Problem to work on:
Update the entries by replacing "collection date" with "date collected" and keep everything else unchanged. Leave the pictures out of your answer.

Data excerpts:
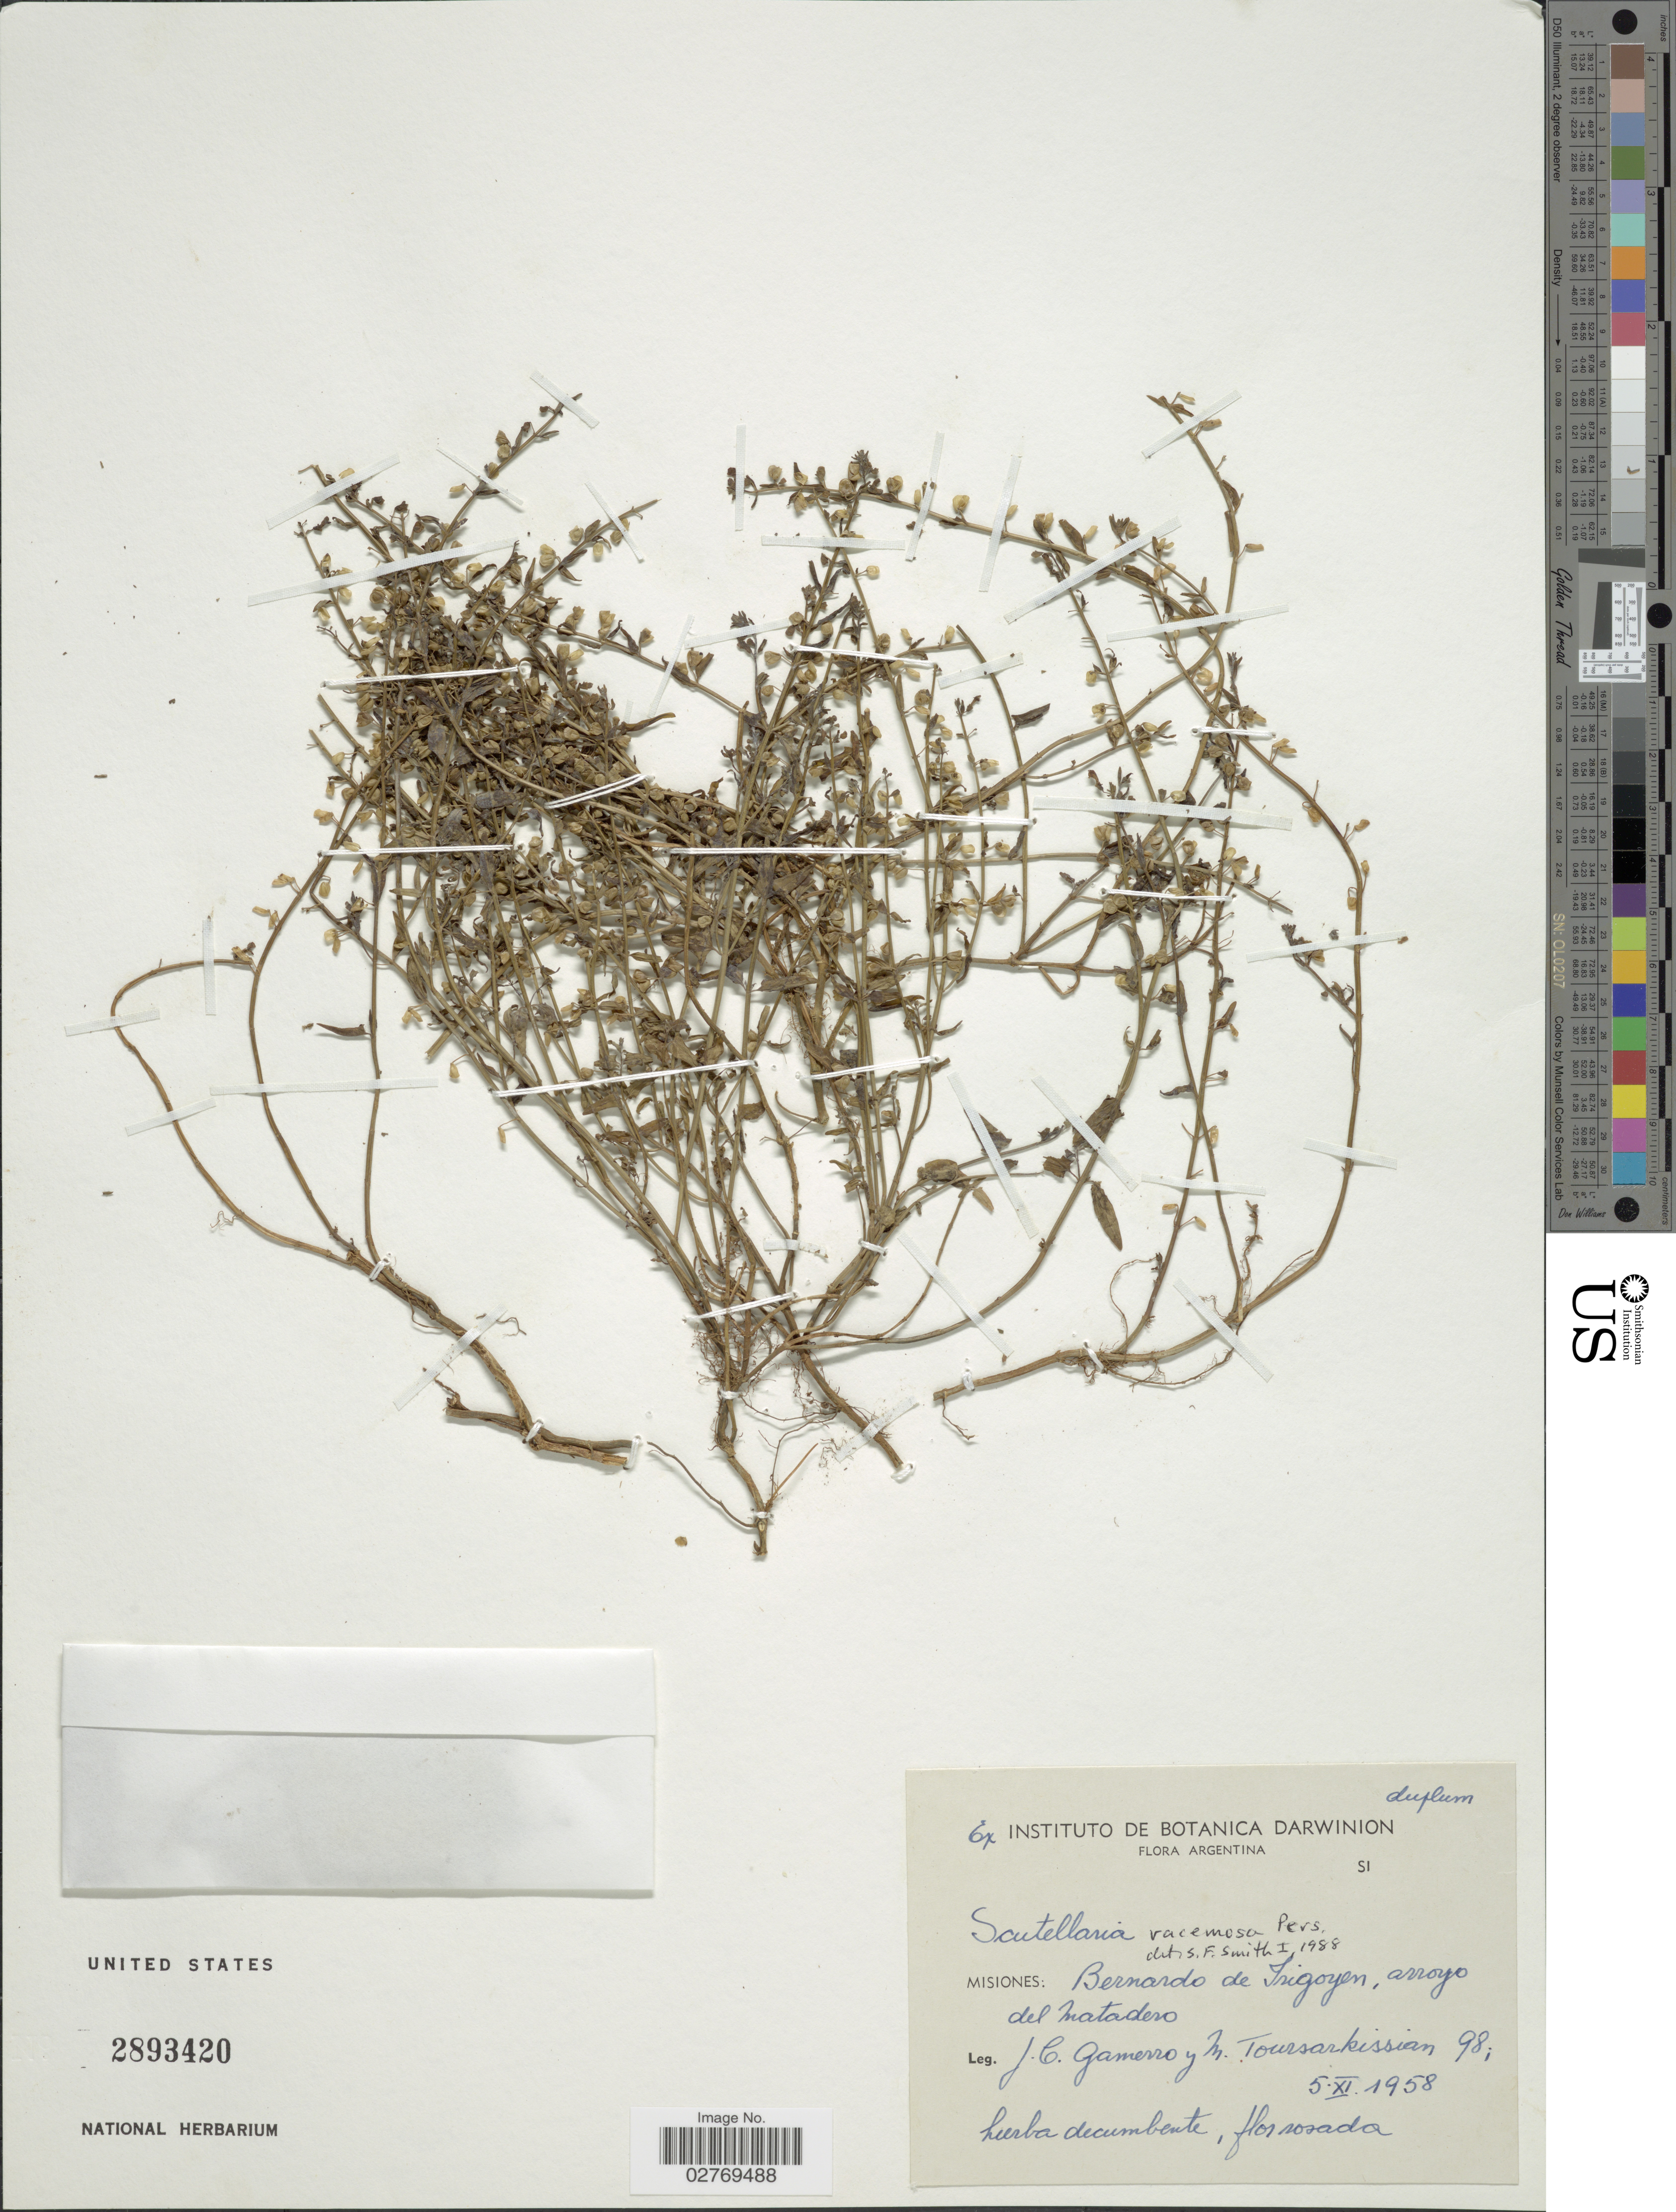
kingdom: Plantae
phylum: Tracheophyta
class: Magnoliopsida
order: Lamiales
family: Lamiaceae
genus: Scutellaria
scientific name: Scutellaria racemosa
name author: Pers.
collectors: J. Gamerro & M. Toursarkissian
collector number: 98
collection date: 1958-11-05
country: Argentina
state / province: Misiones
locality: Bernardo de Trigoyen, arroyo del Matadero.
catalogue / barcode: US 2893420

Solution to the exercise:
kingdom: Plantae
phylum: Tracheophyta
class: Magnoliopsida
order: Lamiales
family: Lamiaceae
genus: Scutellaria
scientific name: Scutellaria racemosa
name author: Pers.
collectors: J. Gamerro & M. Toursarkissian
collector number: 98
date collected: 1958-11-05
country: Argentina
state / province: Misiones
locality: Bernardo de Trigoyen, arroyo del Matadero.
catalogue / barcode: US 2893420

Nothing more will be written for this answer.